Dr Matthew Stork, Chief Executive Officer, Cambridge Cognition, said “A strategic review of the business, undertaken since I joined the Company in March 2019, indicates that the prospects for the products that the Company has developed over the last few years, particularly Digital solutions, eCOA and NeuroVocalix™, are excellent. The changes seen in our market underline the importance of these investments. Whilst trading has been difficult this year for the core product range, the Company is taking steps to improve commercialisation and to improve sales in the second half of 2019 and beyond into 2020.”
With major contract wins from digital solutions and the voice testing platform in H1 2019, the company had a strong and growing order book of £6.34 million (2018: £5.95 million) at the end of H1 2019. However, trading in other parts of the business has been challenging.

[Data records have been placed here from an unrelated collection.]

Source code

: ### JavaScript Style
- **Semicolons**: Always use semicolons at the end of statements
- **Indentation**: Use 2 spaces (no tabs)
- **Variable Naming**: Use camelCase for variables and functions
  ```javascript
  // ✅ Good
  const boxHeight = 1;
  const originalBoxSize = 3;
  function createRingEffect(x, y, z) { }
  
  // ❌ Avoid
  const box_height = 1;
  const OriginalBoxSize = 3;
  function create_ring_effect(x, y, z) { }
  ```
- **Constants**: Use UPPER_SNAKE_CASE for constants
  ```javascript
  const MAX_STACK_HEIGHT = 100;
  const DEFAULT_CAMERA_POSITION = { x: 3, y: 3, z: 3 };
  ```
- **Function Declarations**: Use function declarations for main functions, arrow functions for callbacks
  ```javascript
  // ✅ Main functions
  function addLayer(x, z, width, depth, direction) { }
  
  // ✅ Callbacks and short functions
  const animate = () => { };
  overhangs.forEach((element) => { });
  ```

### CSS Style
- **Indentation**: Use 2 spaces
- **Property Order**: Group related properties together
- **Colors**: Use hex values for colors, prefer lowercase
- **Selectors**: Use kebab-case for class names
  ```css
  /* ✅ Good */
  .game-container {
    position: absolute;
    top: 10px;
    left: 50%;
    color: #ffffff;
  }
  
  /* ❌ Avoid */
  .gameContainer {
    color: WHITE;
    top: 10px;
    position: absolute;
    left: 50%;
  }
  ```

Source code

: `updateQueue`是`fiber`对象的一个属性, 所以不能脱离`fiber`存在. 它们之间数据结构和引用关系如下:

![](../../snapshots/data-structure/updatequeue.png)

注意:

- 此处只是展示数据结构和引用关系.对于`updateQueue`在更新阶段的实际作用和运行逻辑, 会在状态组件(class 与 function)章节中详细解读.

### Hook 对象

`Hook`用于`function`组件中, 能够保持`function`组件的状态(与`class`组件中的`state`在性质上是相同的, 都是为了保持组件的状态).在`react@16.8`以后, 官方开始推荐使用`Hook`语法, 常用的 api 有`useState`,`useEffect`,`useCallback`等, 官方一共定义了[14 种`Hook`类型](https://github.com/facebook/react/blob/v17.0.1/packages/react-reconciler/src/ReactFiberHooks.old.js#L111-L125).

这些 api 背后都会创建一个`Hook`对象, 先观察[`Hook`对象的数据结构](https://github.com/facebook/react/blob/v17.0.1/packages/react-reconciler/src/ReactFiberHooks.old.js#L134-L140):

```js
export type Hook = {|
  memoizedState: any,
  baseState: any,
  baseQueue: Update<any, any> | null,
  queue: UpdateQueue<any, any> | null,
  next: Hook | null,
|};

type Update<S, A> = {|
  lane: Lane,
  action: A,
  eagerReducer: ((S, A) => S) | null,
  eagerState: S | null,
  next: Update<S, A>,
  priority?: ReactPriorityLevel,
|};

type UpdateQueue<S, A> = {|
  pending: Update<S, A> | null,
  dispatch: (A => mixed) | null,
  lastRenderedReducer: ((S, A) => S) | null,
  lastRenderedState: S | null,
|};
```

This has led to unaudited revenues for the period being down on the prior year at £2.17 million (H1 2018: £2.75 million) with a loss for the period of £1.74 million (H1 2018: £1.03 million loss). The outlook for the full year is for revenue to be in the region of £5.50 million (2018: £6.13 million). The loss for the year is expected to be in the region of £2.80 million (2018: £1.44 million loss), largely due to the reduction in revenue and a 30% increase in R&D investment.
Given the first half performance, action has been taken to reduce operating costs and to improve commercialisation. The Company has a substantial qualified order pipeline for the remainder of the year and therefore expects a return to revenue growth in 2020 and, together with planned reductions in R&D expenditure for those projects moving into commercialisation, plans to breakeven in Q4 2020. The Board believes that the Company has adequate cash reserves to drive the business to profitability.
At the start of 2019, the Company stated its intention to invest in R&D and commercialisation of a broader electronic clinical outcome assessment platform and digital cognitive solutions. A recent strategic review confirmed that these, together with the voice testing platform, are priority areas for sustainable, license-based revenues, and long-term growth. These have progressed well with the recent implementation of new contracts including using voice-based cognitive assessments and data collection from wearables.
Lower sales in the core clinical trials business has been due to several short-term market factors. These factors include the merger of two current large pharmaceutical customers, which resulted in the continued postponement of an expected major contract. There has also been a reduction in the number of clinical trials assessing the cognitive safety profile of cardiovascular and pain medication. In addition, several recent high-profile clinical trial failures for drugs for Alzheimer’s disease prompted several pharmaceutical companies to prune their late-stage pipelines. The Company has already switched its focus to different drug classes in multiple indications for cognitive safety profiling and expects an increase in trials for Alzheimer’s disease as there are more drugs in preclinical development in 2019 than 2018.